Exercise directions =
Your answer should show every line of the material below that includes "control".

Exercise data =
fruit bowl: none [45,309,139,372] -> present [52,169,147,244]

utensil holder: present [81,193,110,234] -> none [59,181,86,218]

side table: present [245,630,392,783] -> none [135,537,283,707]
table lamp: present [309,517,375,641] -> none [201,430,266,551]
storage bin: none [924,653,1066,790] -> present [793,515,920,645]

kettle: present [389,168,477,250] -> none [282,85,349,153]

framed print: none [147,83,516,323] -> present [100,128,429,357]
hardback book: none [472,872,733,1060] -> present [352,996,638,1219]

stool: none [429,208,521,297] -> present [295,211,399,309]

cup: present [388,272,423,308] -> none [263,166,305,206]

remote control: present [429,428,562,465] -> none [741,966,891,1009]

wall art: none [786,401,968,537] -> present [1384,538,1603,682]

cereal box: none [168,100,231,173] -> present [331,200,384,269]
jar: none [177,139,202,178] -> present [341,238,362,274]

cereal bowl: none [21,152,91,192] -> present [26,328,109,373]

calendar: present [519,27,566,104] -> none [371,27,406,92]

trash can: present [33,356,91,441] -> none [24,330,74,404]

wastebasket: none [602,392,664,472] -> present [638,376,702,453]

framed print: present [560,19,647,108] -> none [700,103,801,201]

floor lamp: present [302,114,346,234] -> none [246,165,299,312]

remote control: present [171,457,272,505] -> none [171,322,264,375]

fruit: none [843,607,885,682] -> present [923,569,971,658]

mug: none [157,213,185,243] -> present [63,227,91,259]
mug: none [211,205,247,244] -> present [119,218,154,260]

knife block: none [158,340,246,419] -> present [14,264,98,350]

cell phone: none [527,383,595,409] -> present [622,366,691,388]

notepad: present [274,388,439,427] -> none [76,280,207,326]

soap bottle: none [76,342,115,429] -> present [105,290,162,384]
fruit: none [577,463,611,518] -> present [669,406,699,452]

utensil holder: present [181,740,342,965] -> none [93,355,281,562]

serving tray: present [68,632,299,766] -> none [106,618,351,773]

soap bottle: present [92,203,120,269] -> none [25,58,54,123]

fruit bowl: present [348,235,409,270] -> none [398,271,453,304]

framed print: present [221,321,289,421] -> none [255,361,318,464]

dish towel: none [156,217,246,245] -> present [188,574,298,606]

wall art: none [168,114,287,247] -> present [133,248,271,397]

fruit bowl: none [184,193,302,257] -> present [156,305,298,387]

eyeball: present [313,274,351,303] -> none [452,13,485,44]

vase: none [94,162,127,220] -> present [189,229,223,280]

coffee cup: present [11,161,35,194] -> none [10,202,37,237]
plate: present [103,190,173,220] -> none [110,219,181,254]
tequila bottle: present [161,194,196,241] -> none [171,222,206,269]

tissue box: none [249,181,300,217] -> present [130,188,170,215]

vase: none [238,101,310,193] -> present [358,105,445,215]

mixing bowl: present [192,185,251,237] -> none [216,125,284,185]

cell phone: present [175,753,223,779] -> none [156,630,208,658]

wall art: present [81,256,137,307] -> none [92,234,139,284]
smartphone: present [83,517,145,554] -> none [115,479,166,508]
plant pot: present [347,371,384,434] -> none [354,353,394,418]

Solution =
remote control: present [429,428,562,465] -> none [741,966,891,1009]
remote control: present [171,457,272,505] -> none [171,322,264,375]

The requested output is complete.